Function textwrap::core::display_width

source ·
pub fn display_width(text: &str) -> usize
Expand description

Compute the display width of text while skipping over ANSI escape sequences.

§Examples

use textwrap::core::display_width;

assert_eq!(display_width("Café Plain"), 10);
assert_eq!(display_width("\u{1b}[31mCafé Rouge\u{1b}[0m"), 10);
assert_eq!(display_width("\x1b]8;;http://example.com\x1b\\This is a link\x1b]8;;\x1b\\"), 14);

Note: When the unicode-width Cargo feature is disabled, the width of a char is determined by a crude approximation which simply counts chars below U+1100 as 1 column wide, and all other characters as 2 columns wide. With the feature enabled, function will correctly deal with combining characters in their decomposed form (see Unicode equivalence).
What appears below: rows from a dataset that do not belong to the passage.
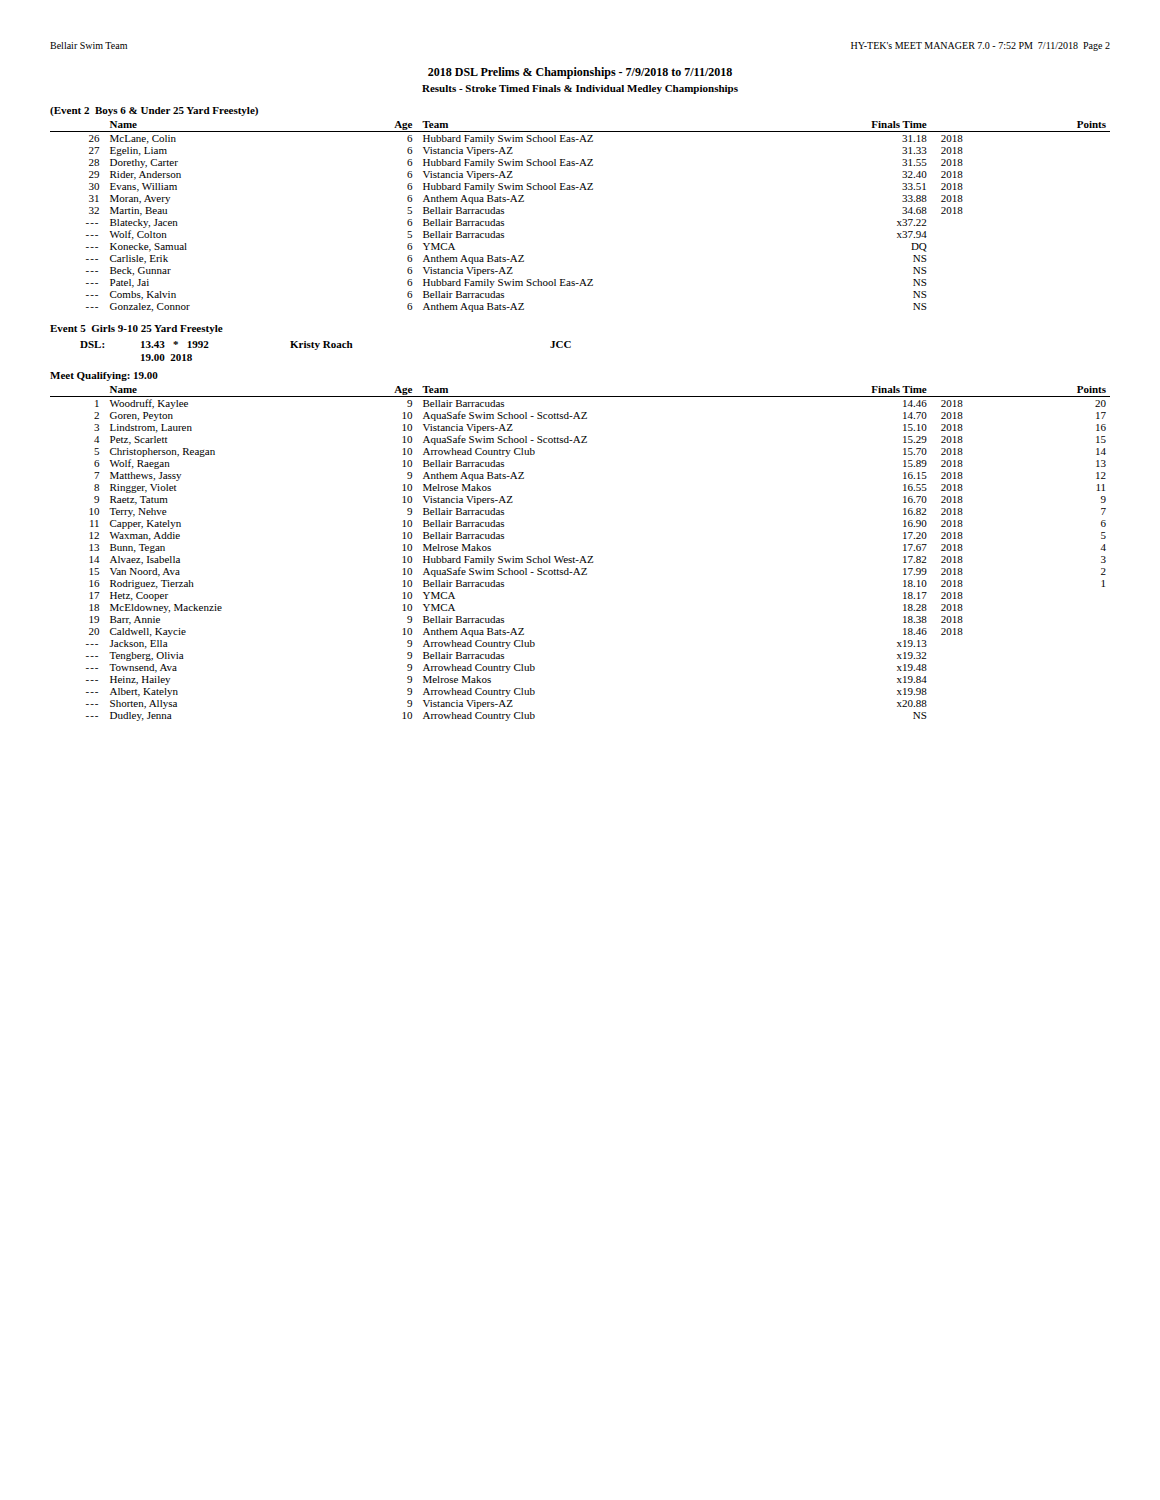Bellair Swim Team
HY-TEK's MEET MANAGER 7.0 - 7:52 PM 7/11/2018 Page 2
2018 DSL Prelims & Championships - 7/9/2018 to 7/11/2018
Results - Stroke Timed Finals & Individual Medley Championships
(Event 2 Boys 6 & Under 25 Yard Freestyle)
| | Name | Age | Team | Finals Time | | Points |
| --- | --- | --- | --- | --- | --- | --- |
| 26 | McLane, Colin | 6 | Hubbard Family Swim School Eas-AZ | 31.18 | 2018 | |
| 27 | Egelin, Liam | 6 | Vistancia Vipers-AZ | 31.33 | 2018 | |
| 28 | Dorethy, Carter | 6 | Hubbard Family Swim School Eas-AZ | 31.55 | 2018 | |
| 29 | Rider, Anderson | 6 | Vistancia Vipers-AZ | 32.40 | 2018 | |
| 30 | Evans, William | 6 | Hubbard Family Swim School Eas-AZ | 33.51 | 2018 | |
| 31 | Moran, Avery | 6 | Anthem Aqua Bats-AZ | 33.88 | 2018 | |
| 32 | Martin, Beau | 5 | Bellair Barracudas | 34.68 | 2018 | |
| --- | Blatecky, Jacen | 6 | Bellair Barracudas | x37.22 | | |
| --- | Wolf, Colton | 5 | Bellair Barracudas | x37.94 | | |
| --- | Konecke, Samual | 6 | YMCA | DQ | | |
| --- | Carlisle, Erik | 6 | Anthem Aqua Bats-AZ | NS | | |
| --- | Beck, Gunnar | 6 | Vistancia Vipers-AZ | NS | | |
| --- | Patel, Jai | 6 | Hubbard Family Swim School Eas-AZ | NS | | |
| --- | Combs, Kalvin | 6 | Bellair Barracudas | NS | | |
| --- | Gonzalez, Connor | 6 | Anthem Aqua Bats-AZ | NS | | |
Event 5 Girls 9-10 25 Yard Freestyle
DSL: 13.43 * 1992 Kristy Roach JCC
19.00 2018
Meet Qualifying: 19.00
| | Name | Age | Team | Finals Time | | Points |
| --- | --- | --- | --- | --- | --- | --- |
| 1 | Woodruff, Kaylee | 9 | Bellair Barracudas | 14.46 | 2018 | 20 |
| 2 | Goren, Peyton | 10 | AquaSafe Swim School - Scottsd-AZ | 14.70 | 2018 | 17 |
| 3 | Lindstrom, Lauren | 10 | Vistancia Vipers-AZ | 15.10 | 2018 | 16 |
| 4 | Petz, Scarlett | 10 | AquaSafe Swim School - Scottsd-AZ | 15.29 | 2018 | 15 |
| 5 | Christopherson, Reagan | 10 | Arrowhead Country Club | 15.70 | 2018 | 14 |
| 6 | Wolf, Raegan | 10 | Bellair Barracudas | 15.89 | 2018 | 13 |
| 7 | Matthews, Jassy | 9 | Anthem Aqua Bats-AZ | 16.15 | 2018 | 12 |
| 8 | Ringger, Violet | 10 | Melrose Makos | 16.55 | 2018 | 11 |
| 9 | Raetz, Tatum | 10 | Vistancia Vipers-AZ | 16.70 | 2018 | 9 |
| 10 | Terry, Nehve | 9 | Bellair Barracudas | 16.82 | 2018 | 7 |
| 11 | Capper, Katelyn | 10 | Bellair Barracudas | 16.90 | 2018 | 6 |
| 12 | Waxman, Addie | 10 | Bellair Barracudas | 17.20 | 2018 | 5 |
| 13 | Bunn, Tegan | 10 | Melrose Makos | 17.67 | 2018 | 4 |
| 14 | Alvaez, Isabella | 10 | Hubbard Family Swim Schol West-AZ | 17.82 | 2018 | 3 |
| 15 | Van Noord, Ava | 10 | AquaSafe Swim School - Scottsd-AZ | 17.99 | 2018 | 2 |
| 16 | Rodriguez, Tierzah | 10 | Bellair Barracudas | 18.10 | 2018 | 1 |
| 17 | Hetz, Cooper | 10 | YMCA | 18.17 | 2018 | |
| 18 | McEldowney, Mackenzie | 10 | YMCA | 18.28 | 2018 | |
| 19 | Barr, Annie | 9 | Bellair Barracudas | 18.38 | 2018 | |
| 20 | Caldwell, Kaycie | 10 | Anthem Aqua Bats-AZ | 18.46 | 2018 | |
| --- | Jackson, Ella | 9 | Arrowhead Country Club | x19.13 | | |
| --- | Tengberg, Olivia | 9 | Bellair Barracudas | x19.32 | | |
| --- | Townsend, Ava | 9 | Arrowhead Country Club | x19.48 | | |
| --- | Heinz, Hailey | 9 | Melrose Makos | x19.84 | | |
| --- | Albert, Katelyn | 9 | Arrowhead Country Club | x19.98 | | |
| --- | Shorten, Allysa | 9 | Vistancia Vipers-AZ | x20.88 | | |
| --- | Dudley, Jenna | 10 | Arrowhead Country Club | NS | | |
An example of a decomposed character is “é”, which can be decomposed into: “e” followed by a combining acute accent: “◌́”. Without the unicode-width Cargo feature, every char below U+1100 has a width of 1. This includes the combining accent:

use textwrap::core::display_width;

assert_eq!(display_width("Cafe Plain"), 10);
#[cfg(feature = "unicode-width")]
assert_eq!(display_width("Cafe\u{301} Plain"), 10);
#[cfg(not(feature = "unicode-width"))]
assert_eq!(display_width("Cafe\u{301} Plain"), 11);

§Emojis and CJK Characters

Characters such as emojis and CJK characters used in the Chinese, Japanese, and Korean languages are seen as double-width, even if the unicode-width feature is disabled:

use textwrap::core::display_width;

assert_eq!(display_width("😂😭🥺🤣✨😍🙏🥰😊🔥"), 20);
assert_eq!(display_width("你好"), 4);  // “Nǐ hǎo” or “Hello” in Chinese

§Limitations

The displayed width of a string cannot always be computed from the string alone. This is because the width depends on the rendering engine used. This is particularly visible with emoji modifier sequences where a base emoji is modified with, e.g., skin tone or hair color modifiers. It is up to the rendering engine to detect this and to produce a suitable emoji.

A simple example is “❤️”, which consists of “❤” (U+2764: Black Heart Symbol) followed by U+FE0F (Variation Selector-16). By itself, “❤” is a black heart, but if you follow it with the variant selector, you may get a wider red heart.

A more complex example would be “👨‍🦰” which should depict a man with red hair. Here the computed width is too large — and the width differs depending on the use of the unicode-width feature:

use textwrap::core::display_width;

assert_eq!("👨‍🦰".chars().collect::<Vec<char>>(), ['\u{1f468}', '\u{200d}', '\u{1f9b0}']);
#[cfg(feature = "unicode-width")]
assert_eq!(display_width("👨‍🦰"), 4);
#[cfg(not(feature = "unicode-width"))]
assert_eq!(display_width("👨‍🦰"), 6);

This happens because the grapheme consists of three code points: “👨” (U+1F468: Man), Zero Width Joiner (U+200D), and “🦰” (U+1F9B0: Red Hair). You can see them above in the test. With unicode-width enabled, the ZWJ is correctly seen as having zero width, without it is counted as a double-width character.

§Terminal Support

Modern browsers typically do a great job at combining characters as shown above, but terminals often struggle more. As an example, Gnome Terminal version 3.38.1, shows “❤️” as a big red heart, but shows “👨‍🦰” as “👨🦰”.